Of the five (possibly six) species of pinnipeds in Salish Sea waters, the harbor seal is likely the most important; a total of 51,000 harbor seals are estimated to inhabit the entire Salish Sea region, with the biggest concentrations occurring on Gertrude Island, the Nisqually River mouth, and Woodard Bay in southern Puget Sound, likely because these sites are for the most part out of reach of transient orcas, their main predator. California sea lions and Steller sea lions are both common throughout the region, though the Steller sea lion is more abundant on the outer coasts and the California sea lion prefers the inner Sound region. The less common northern fur seal and northern elephant seal are primarily seasonal visitors; fur seals live most of their non-breeding lives out at sea, and usually only enter the Salish region as strays, while elephant seals come up during the summer months primarily, but immature individuals can be seen in the Sound at any time. In 2023, a bull known as "Ellison" was documented killing a harbor seal, one of the first known incidents of an elephant seal deliberately killing another pinniped.

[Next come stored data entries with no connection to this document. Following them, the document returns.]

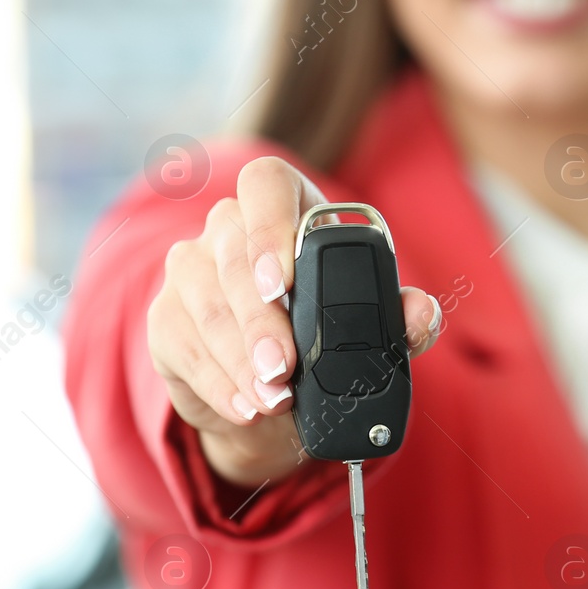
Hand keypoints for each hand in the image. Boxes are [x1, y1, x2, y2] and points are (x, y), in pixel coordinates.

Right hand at [147, 157, 440, 486]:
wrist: (279, 396)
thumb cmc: (328, 339)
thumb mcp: (373, 328)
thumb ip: (402, 317)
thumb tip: (421, 312)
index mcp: (290, 210)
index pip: (266, 183)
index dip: (270, 223)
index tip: (282, 281)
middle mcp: (230, 228)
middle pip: (232, 254)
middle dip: (260, 320)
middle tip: (283, 366)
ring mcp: (192, 269)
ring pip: (205, 303)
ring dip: (240, 358)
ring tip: (274, 396)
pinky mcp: (166, 316)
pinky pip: (182, 343)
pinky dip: (218, 382)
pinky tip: (245, 405)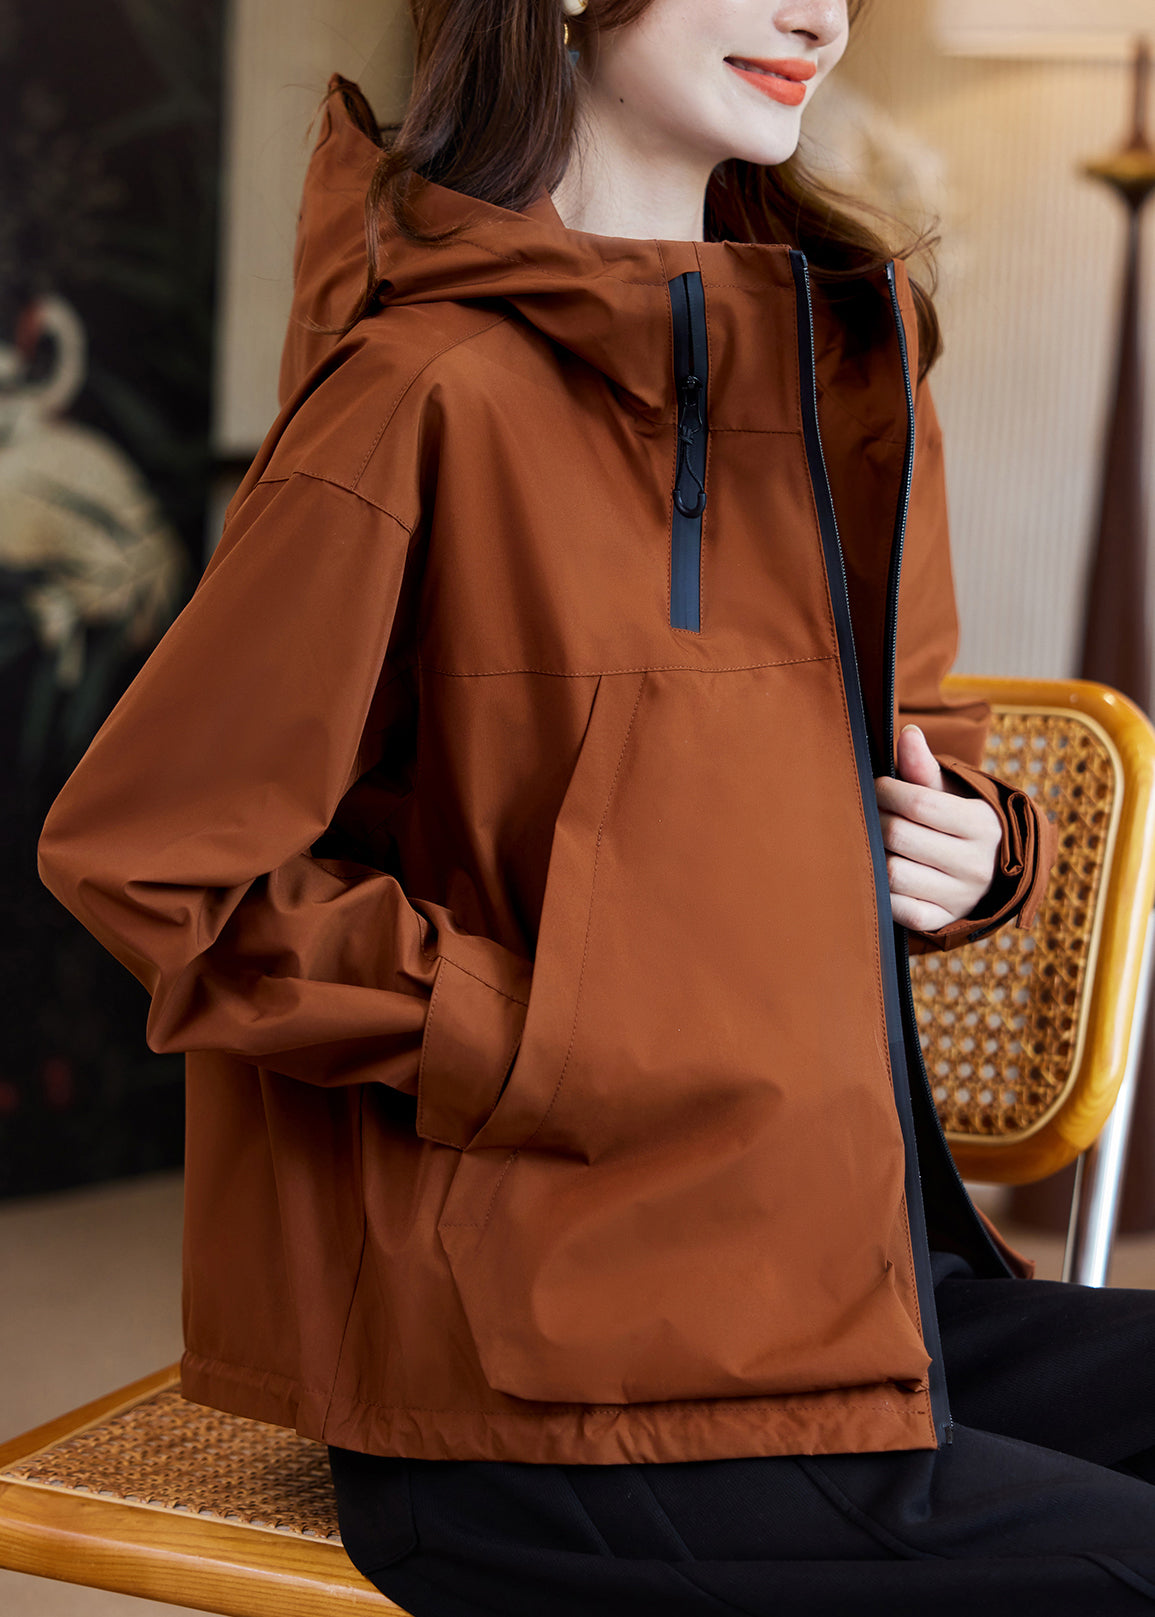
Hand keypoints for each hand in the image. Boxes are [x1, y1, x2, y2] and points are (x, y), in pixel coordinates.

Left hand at [874, 726, 1001, 932]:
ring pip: (893, 874)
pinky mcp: (941, 922)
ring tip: (870, 842)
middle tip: (867, 813)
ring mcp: (959, 897)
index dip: (886, 791)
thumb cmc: (959, 824)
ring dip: (872, 856)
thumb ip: (925, 768)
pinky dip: (881, 893)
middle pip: (899, 837)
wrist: (990, 875)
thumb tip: (907, 733)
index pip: (917, 803)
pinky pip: (898, 909)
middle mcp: (975, 864)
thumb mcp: (952, 794)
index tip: (877, 787)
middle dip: (875, 820)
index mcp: (981, 825)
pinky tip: (877, 874)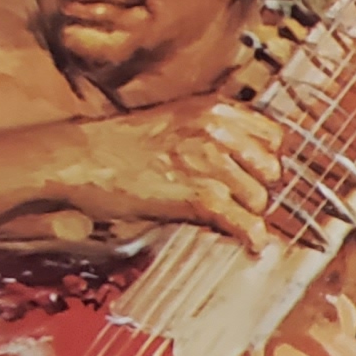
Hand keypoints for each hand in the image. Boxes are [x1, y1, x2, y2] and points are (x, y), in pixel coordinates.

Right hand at [39, 97, 282, 247]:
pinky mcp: (199, 195)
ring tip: (230, 222)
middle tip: (238, 203)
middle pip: (272, 170)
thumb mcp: (175, 121)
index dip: (267, 161)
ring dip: (248, 215)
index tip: (258, 177)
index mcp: (215, 109)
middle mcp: (218, 130)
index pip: (275, 137)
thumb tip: (247, 163)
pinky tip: (252, 246)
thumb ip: (214, 133)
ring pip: (260, 199)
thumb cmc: (121, 146)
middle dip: (259, 189)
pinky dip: (251, 238)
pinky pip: (244, 222)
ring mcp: (210, 162)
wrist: (80, 160)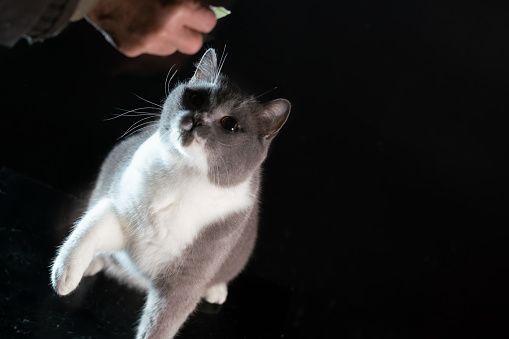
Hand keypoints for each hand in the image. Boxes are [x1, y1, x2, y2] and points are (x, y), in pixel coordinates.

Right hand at [87, 0, 216, 56]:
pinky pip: (152, 50)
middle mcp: (164, 30)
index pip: (208, 23)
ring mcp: (147, 43)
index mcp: (177, 8)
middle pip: (194, 44)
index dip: (203, 16)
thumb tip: (209, 10)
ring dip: (171, 38)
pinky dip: (151, 40)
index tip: (197, 11)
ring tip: (157, 21)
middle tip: (182, 21)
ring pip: (173, 49)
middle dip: (191, 33)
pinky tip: (140, 25)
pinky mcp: (132, 50)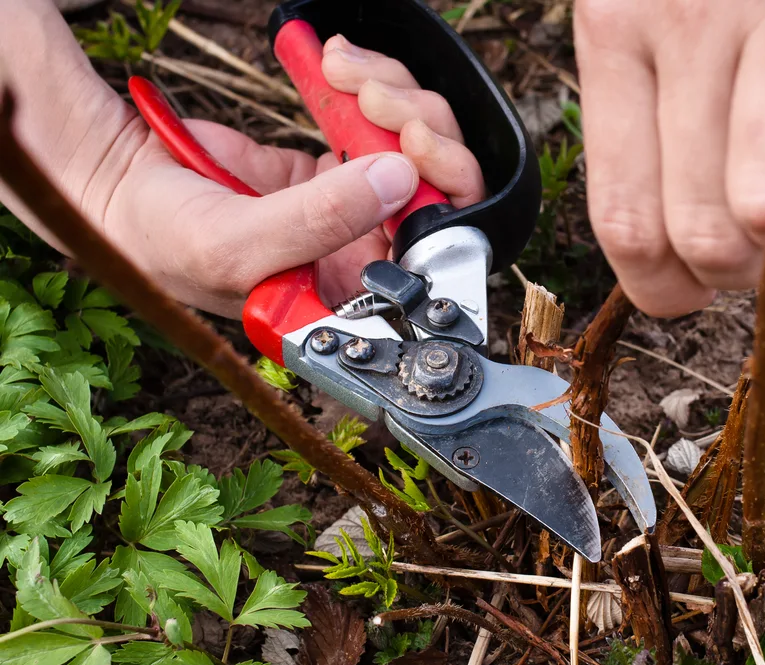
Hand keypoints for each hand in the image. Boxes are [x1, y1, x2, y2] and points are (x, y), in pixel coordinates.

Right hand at [100, 36, 483, 317]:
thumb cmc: (165, 242)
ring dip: (392, 97)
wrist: (117, 183)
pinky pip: (375, 120)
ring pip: (412, 147)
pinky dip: (367, 85)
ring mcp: (350, 203)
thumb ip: (320, 220)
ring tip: (343, 72)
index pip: (433, 255)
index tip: (417, 148)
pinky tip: (337, 66)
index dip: (443, 199)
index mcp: (351, 294)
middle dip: (421, 131)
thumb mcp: (238, 246)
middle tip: (376, 97)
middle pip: (436, 190)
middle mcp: (360, 252)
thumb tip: (398, 179)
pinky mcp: (332, 162)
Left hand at [573, 0, 764, 316]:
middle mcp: (680, 28)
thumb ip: (652, 120)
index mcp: (614, 37)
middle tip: (763, 247)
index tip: (689, 292)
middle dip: (742, 273)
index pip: (623, 219)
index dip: (662, 286)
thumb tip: (677, 248)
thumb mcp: (649, 16)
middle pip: (701, 231)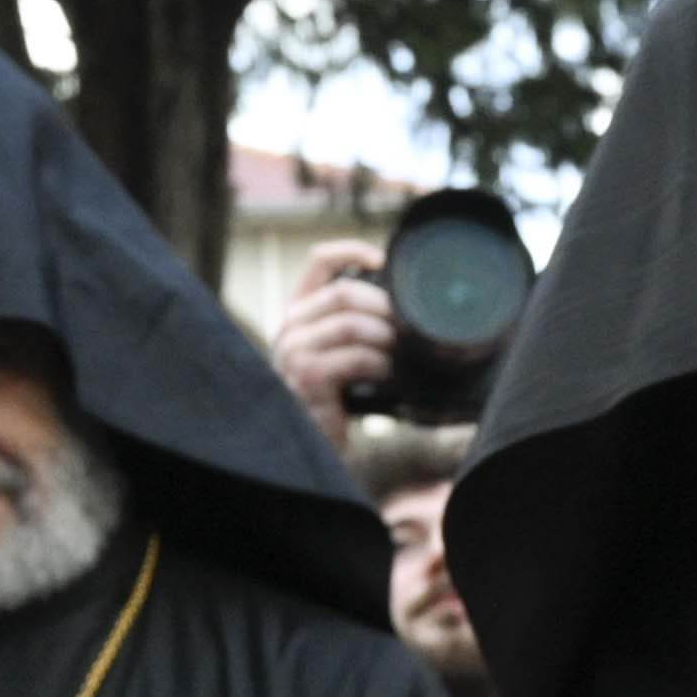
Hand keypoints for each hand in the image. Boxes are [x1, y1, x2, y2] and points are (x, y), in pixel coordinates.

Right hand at [267, 243, 395, 430]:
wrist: (314, 445)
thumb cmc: (335, 397)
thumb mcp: (339, 352)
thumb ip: (355, 324)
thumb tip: (402, 302)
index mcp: (298, 312)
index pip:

The presence of a sixth species, the Guadalupe fur seal, in Salish Sea waters, is unconfirmed; the species has been rarely documented in Washington waters (although rare stragglers have been found in both BC and Washington) but never in inland waters of the Salish Sea. However, with the increase in numbers of the species from its near-extinction, there does remain the possibility that it may eventually enter Salish Sea waters, though probably mostly as a vagrant traveler like the northern fur seal.

==Sea otter==
The sea otter is the only non-cetacean and non-pinniped marine mammal to be found in the Salish Sea, though it is primarily a rare visitor or vagrant. Established sea otter populations currently inhabit the outer Washington coast from the Queets River mouth to Cape Flattery, and then slightly eastward to Clallam Bay. Another population, on the coast of Vancouver Island, ranges from Telegraph Cove to Clayoquot Sound, with frequent vagrant sightings throughout the island, particularly near Victoria and Sooke. Other vagrant sea otters have been spotted in the San Juan Islands, Puget Sound, and occasionally even in the upper Sound south of Tacoma Narrows, though many alleged sightings in the Sound are confusions with North American river otters.